After the 50-day conflict with Hamas ended, the Movement for Quality Government in Israel petitioned the High Court in September 2014 to investigate the matter.

The NGO said that whoever leaked the information to the media had carried out an illegal act and harmed national security, due to the circumstances and timing of the act in the middle of combat with Hamas. A failure to investigate would lead to an undermining of public trust in the authorities and might further harm state security, the movement warned.

The High Court instructed Weinstein to provide a written account regarding his decision to investigate, or refrain from investigating, how the classified data reached the media.

Responding to the petition, Weinstein said that “publicizing content shown in the cabinet is an illegal act. Accordingly, in principle, a person who leaked the data out of a cabinet meeting apparently carried out a criminal act.”

He added, “Under the circumstances of the matter, there is an apparent reasonable suspicion of a criminal offense.”

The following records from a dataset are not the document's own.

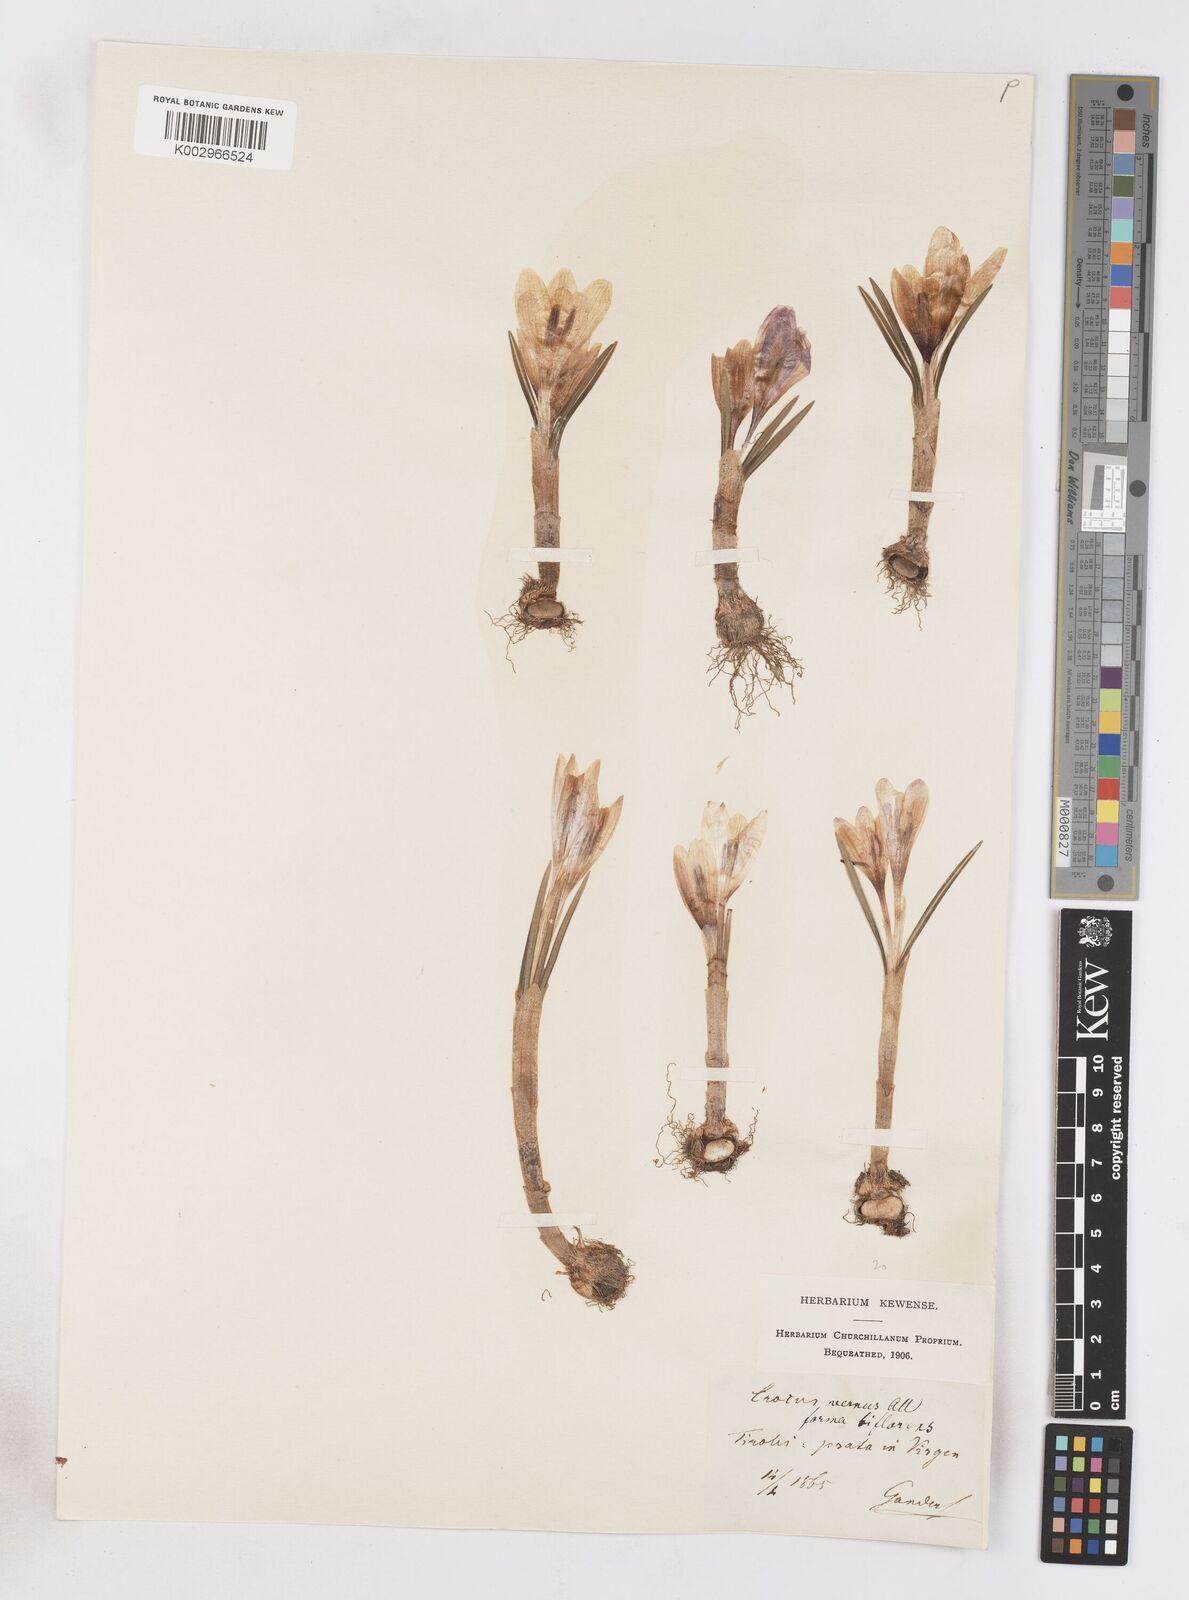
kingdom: Plantae
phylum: Tracheophyta
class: Liliopsida
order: Asparagales
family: Iridaceae
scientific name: Iridaceae
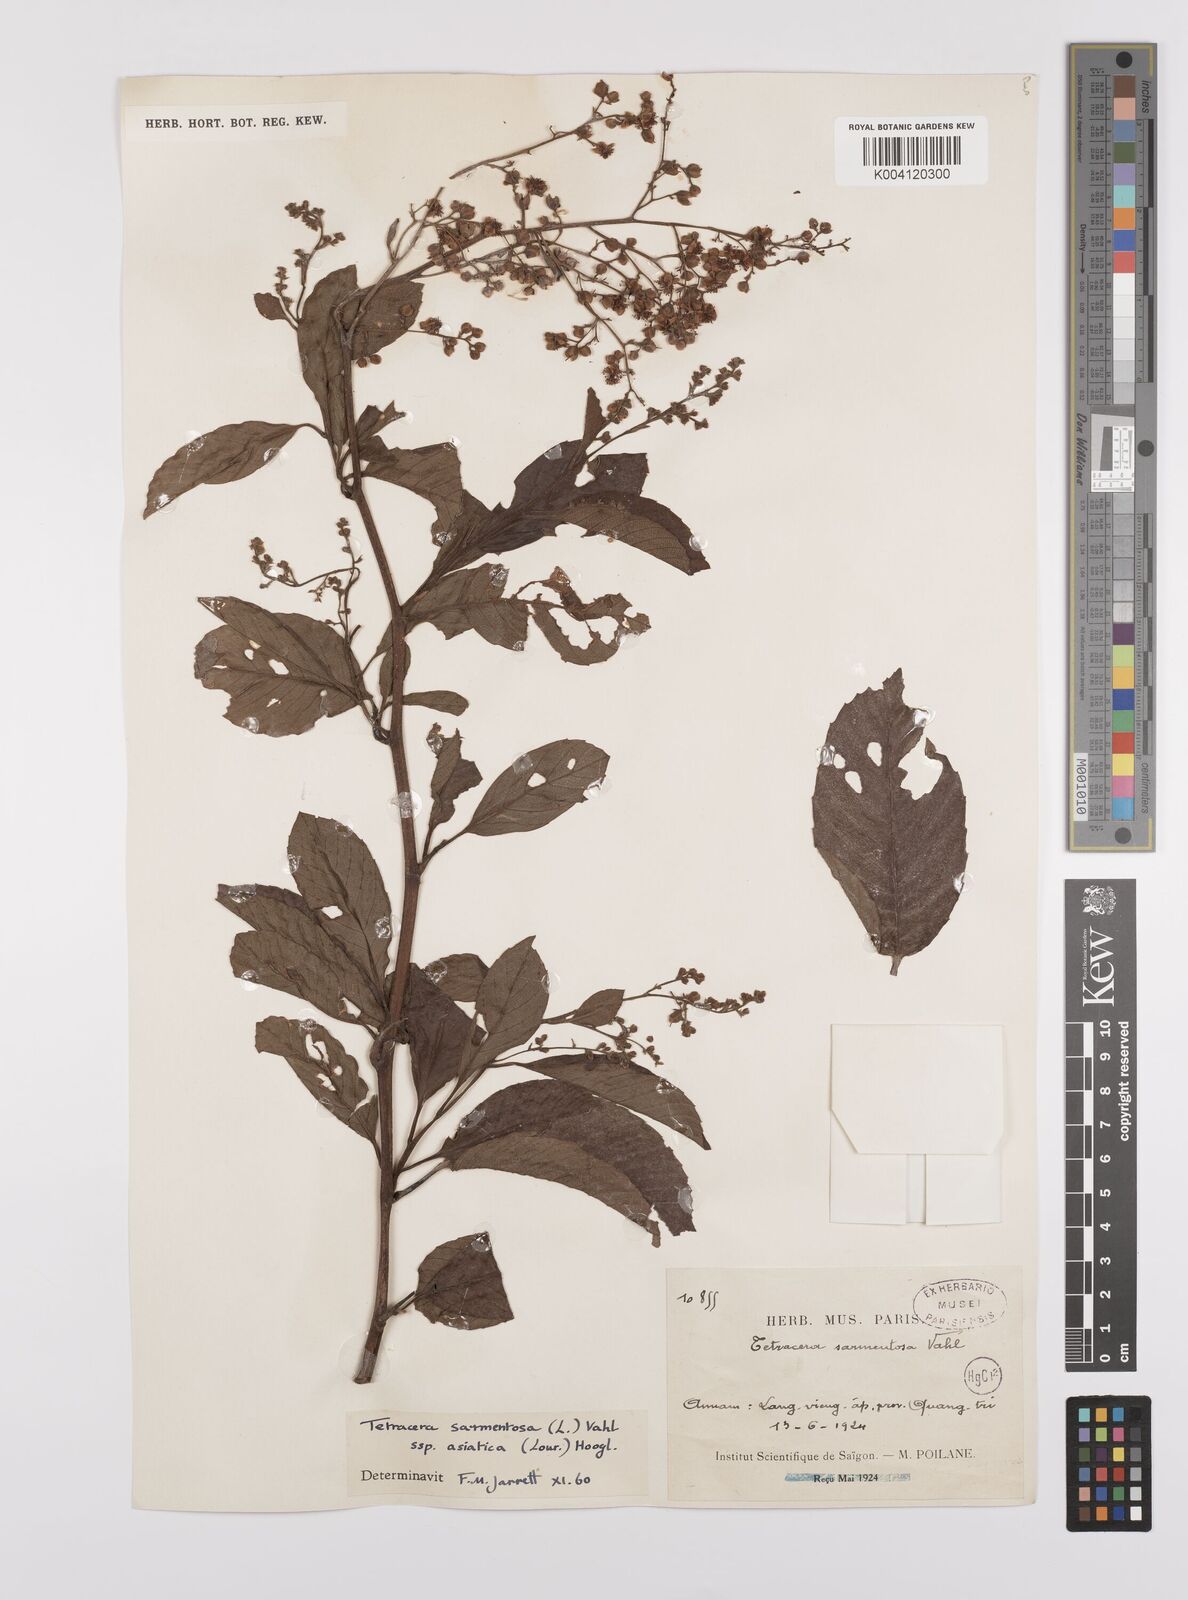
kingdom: Plantae
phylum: Tracheophyta
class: Magnoliopsida
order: Dilleniales
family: Dilleniaceae
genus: Tetracera
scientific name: Tetracera sarmentosa
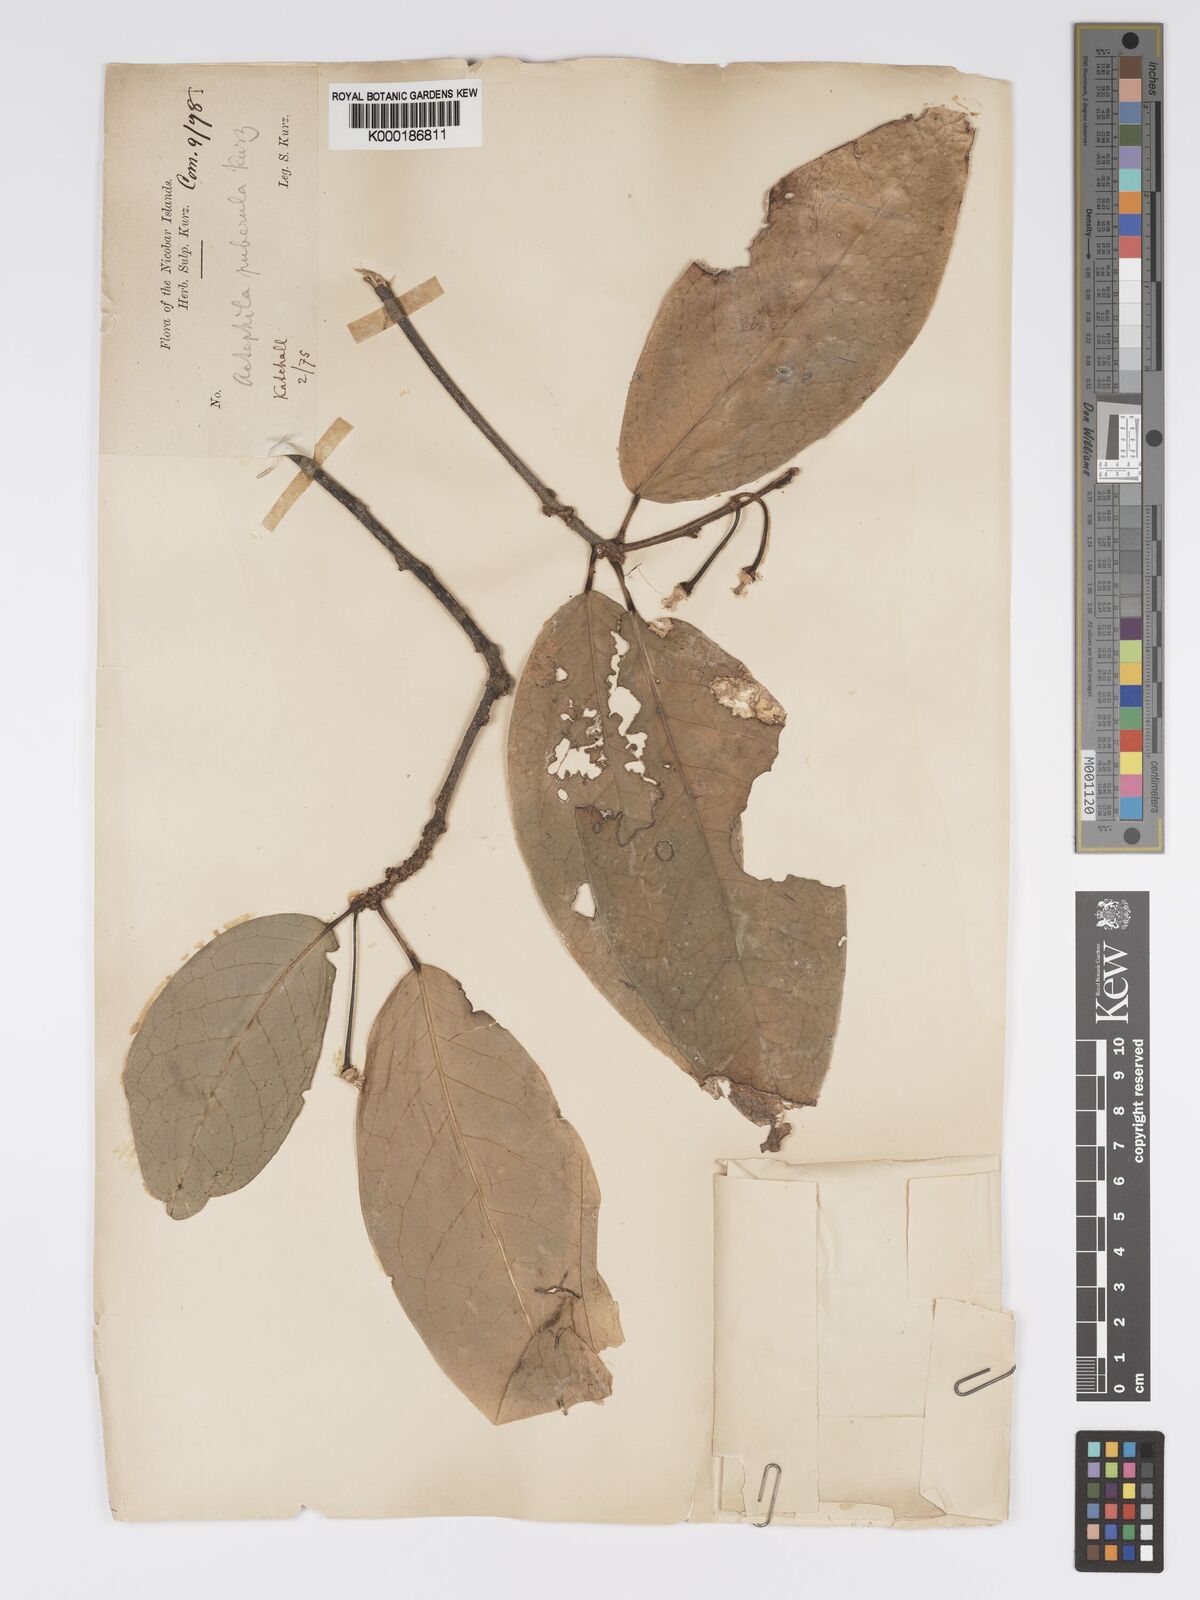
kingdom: Plantae
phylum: Tracheophyta
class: Magnoliopsida
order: Malpighiales
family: Phyllanthaceae
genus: Actephila
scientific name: Actephila excelsa
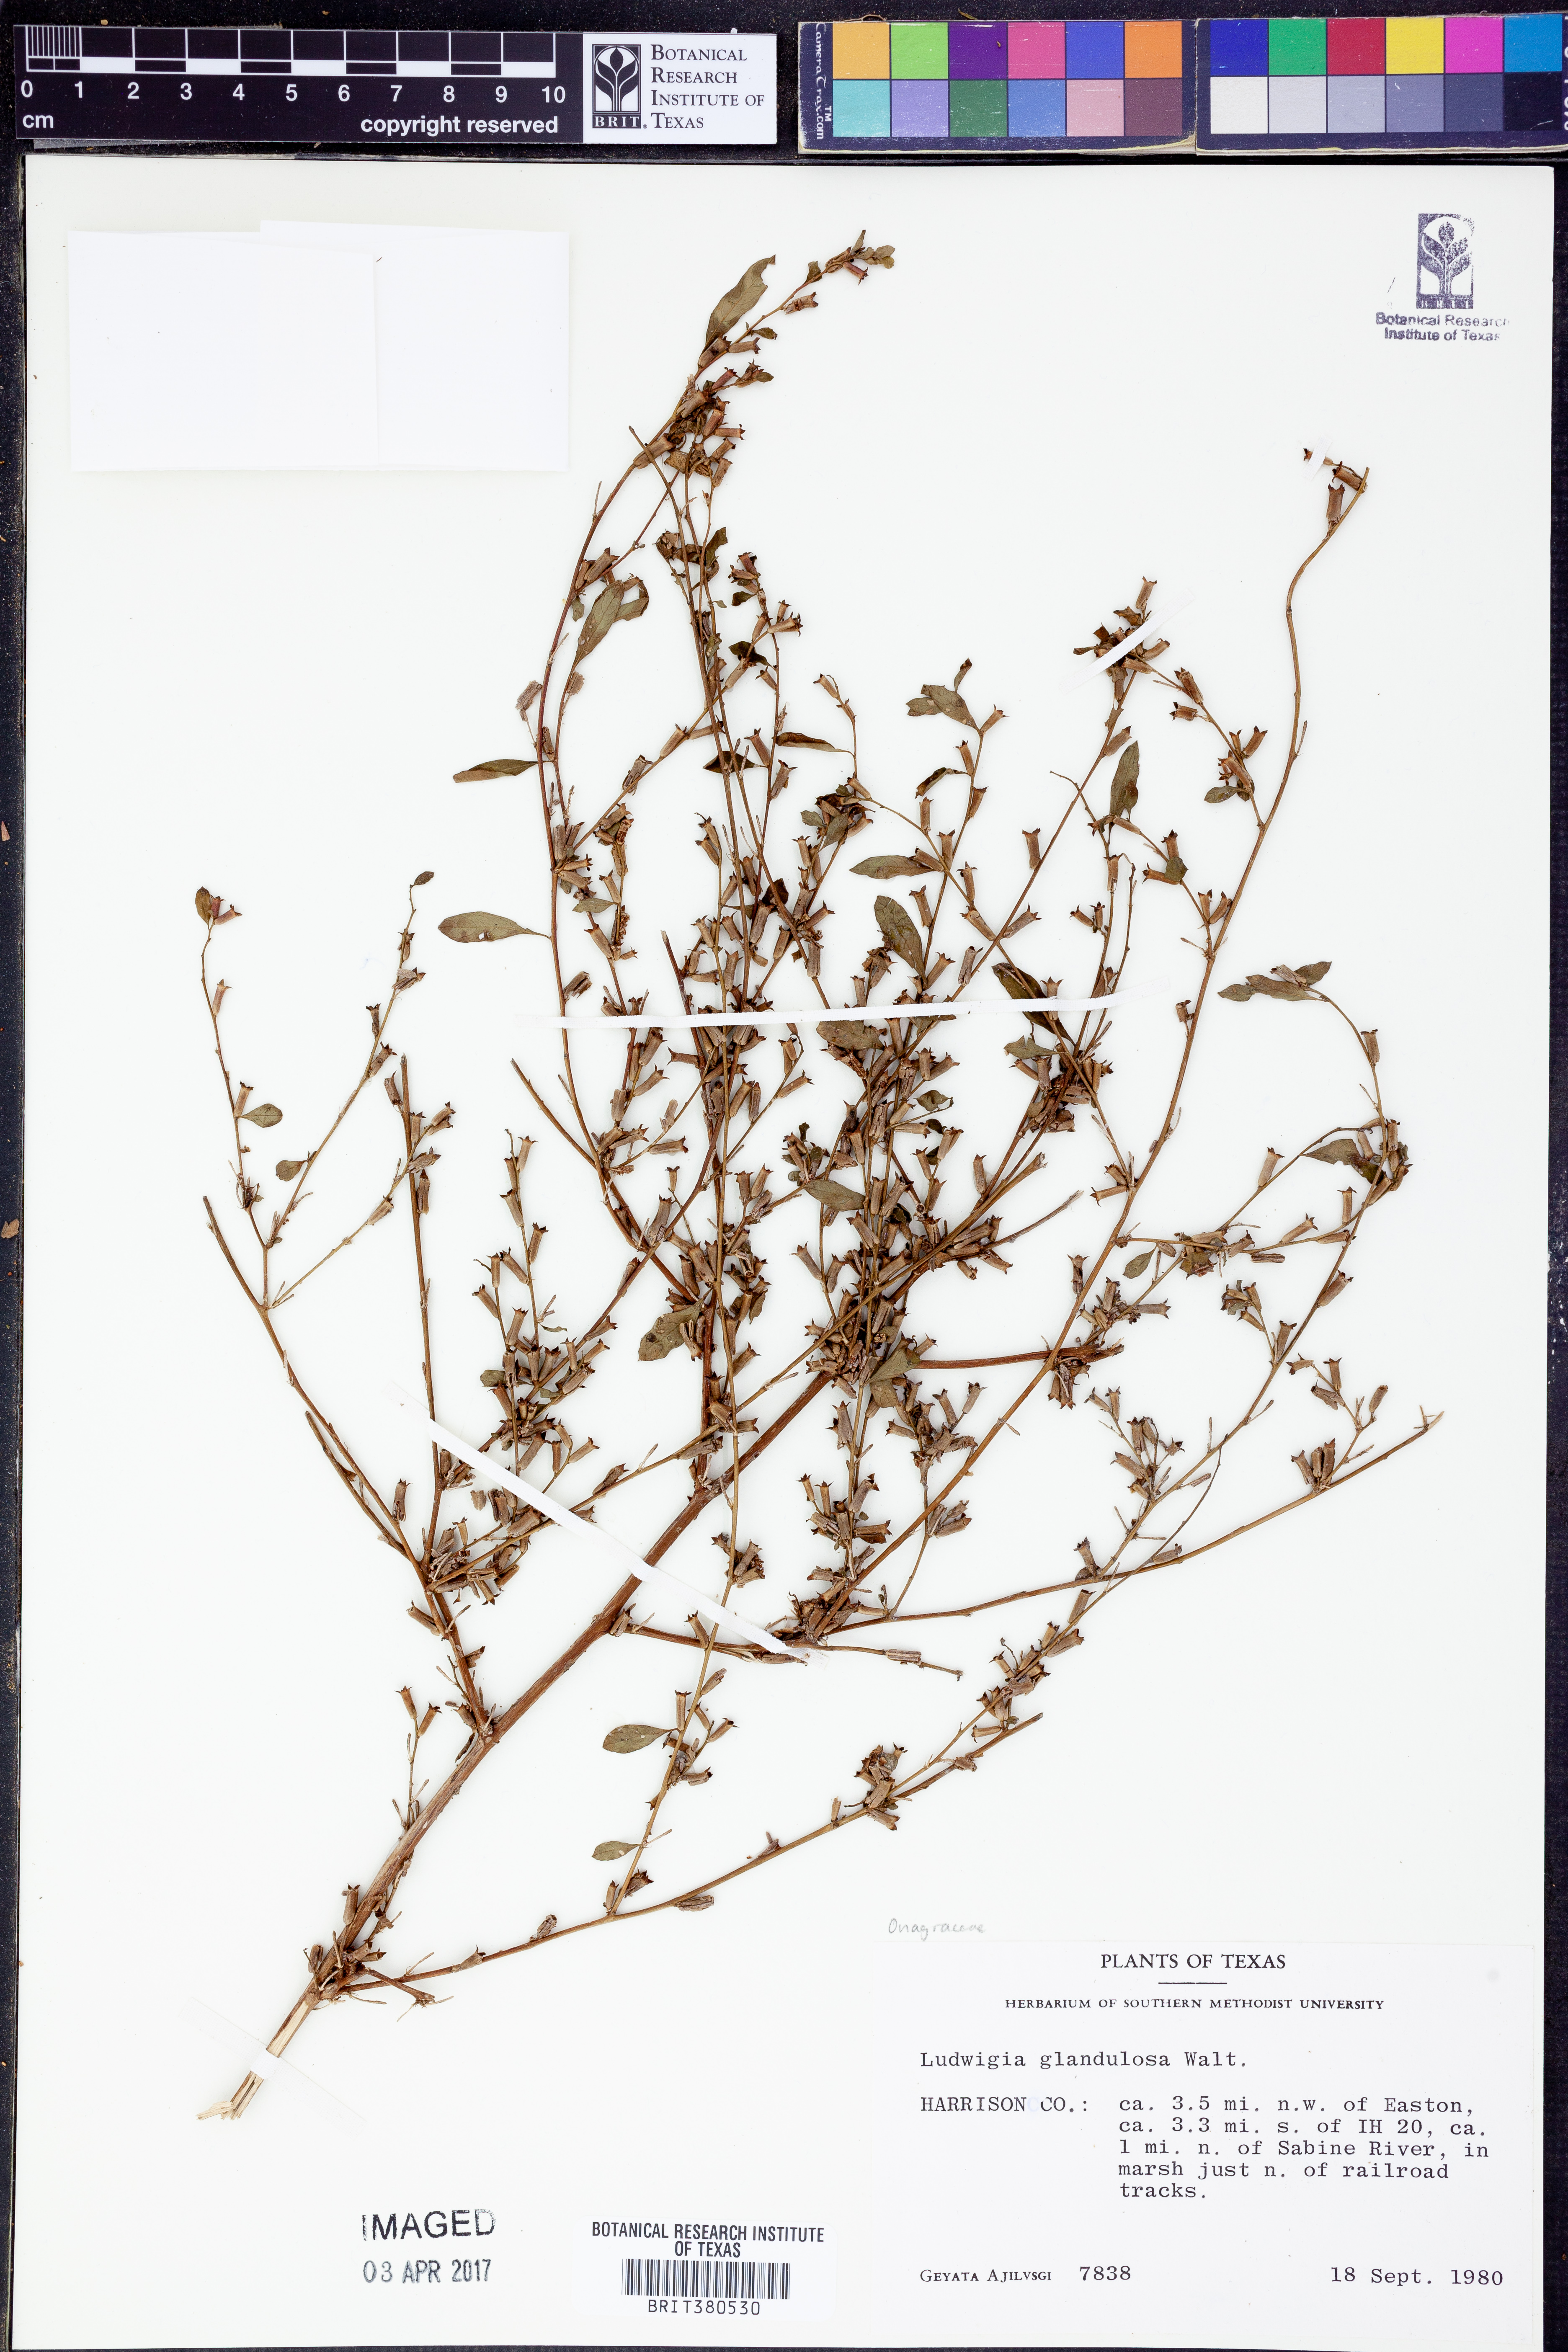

In addition to classified data prohibitions, the leak may have violated laws prohibiting the disclosing a fact illegally, or violation of public trust, the attorney- general added.

However, Weinstein said he would not open a criminal investigation due to “varied facts and interests,” including the type of information disclosed and the forum from where it was leaked.

Unfortunately, Weinstein added, such leaks are a common phenomenon.